**ЗАДАНИЯ**
1 > Воспроизведите дословно фрагмент письма в редакцию: всё, начиная со слов «Козлов пишет, что» и вниз до слов «чем она основана?».
2 > Подхватите письмо в редакцию и напишите его продолжение, начиная сразу после последнего приведенного предложения.

**ИСХОДНЫЙ ТЕКСТ**
Опубликовано в журнале Знамя, номер 5, 2004
Уважаемая редакция!
В первом номере “Знамени” за 2004 год была опубликована статья Владимира Козлова “Поколение действия и лето перемен”. Название — прямо для манифеста. Автор говорит о тех, кто родился около 1980 года, стало быть, ваш покорный слуга тоже входит в эту категорию (дата рождения: 13.09.1981). Однако кое-какие несогласия с тезисами статьи у меня возникли.
Козлов пишет, что “лето-2003 запомнилось как исторически особое, как время, в которое строго определенное поколение осознало себя именно как поколение. И раньше этого произойти не могло”. И сразу настораживает уверенность автора и хочется спросить: а на чем она основана?

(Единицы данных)
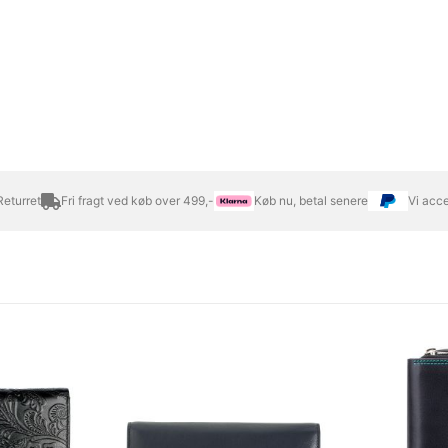
eturret
Fri fragt ved køb over 499,-
Køb nu, betal senere
Vi acc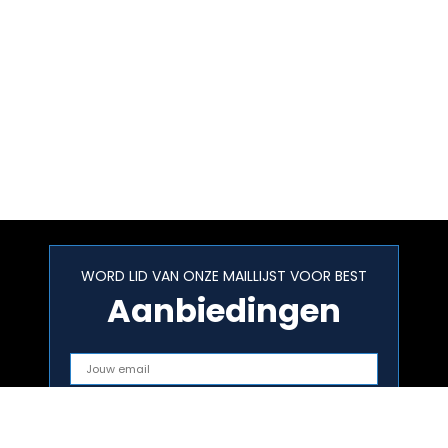
WORD LID VAN ONZE MAILLIJST VOOR BEST
Aanbiedingen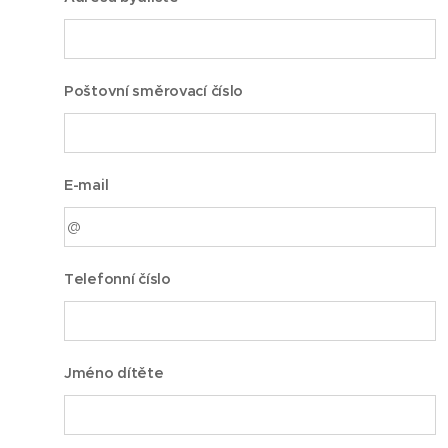
Poštovní směrovací číslo
E-mail
Telefonní číslo
Jméno dítěte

**ОТВЕТЫ К ЗАДАНИЯМ**
1 >
Козлов пишет, что “лето-2003 запомнилось как исторически особое, как время, в которое строго определенное поколение осознало себя именно как поколение. И раньше этого произойти не могло”. И сразу настораживает уверенность автора и хочется спросить: а на чем она основана?

2 >
Далее Козлов пишет, что события 1991—1993—1996 годов молодых никак не коснулись. С этим, по большому счету, я согласен. Беда, что эти самые молодые не знают ничего о новейшей истории. По-моему, информации было предостаточно, чтобы сделать соответствующие выводы. Я для себя такие выводы сделал, и я не могу утверждать, что мне те события безразличны: я понимаю, как была завоевана та свобода, которой сейчас пользуемся и я, и Козлов. Автор дает идиллическую картину чуть ли не самого читающего поколения: “Мы читали “Один день Ивана Денисовича”, кто мог, читал “Архипелаг ГУЛАГ”, конечно, читали “Котлован” Платонова, стыдно было не знать “Доктора Живаго” и “Колымских рассказов”. Я тоже читал Солженицына, но вовсе не так же, как “Роджера Желязны, Гарри Гаррисона, Толкиена и Майкла Муркока”. Это Козлов приводит такой ряд: типа, ГУЛАГ для него (для “них”) был чем-то вроде Средиземья или Амбера. Такие “они” были книжные мальчики, путали текст и реальность.
Далее Козлов произносит апологию “русского рока”: “Он сделал полем борьбы внутренний мир родившегося поколения” (в скобках замечу, что такой стиль Корней Иванович Чуковский называл “канцелярский декаданс”). Потому “они” стали независимыми и самостоятельными. Я никакой рок не люблю (предпочитаю Вертинского) и смею думать, что самостоятельным стал по другим причинам. Однако Козлов перекрывает и мне ходы к отступлению: “рок делал то же самое с людьми, которые его не любили”. Спасибо товарищам Гребенщикову и Шевчуку за наше счастливое детство!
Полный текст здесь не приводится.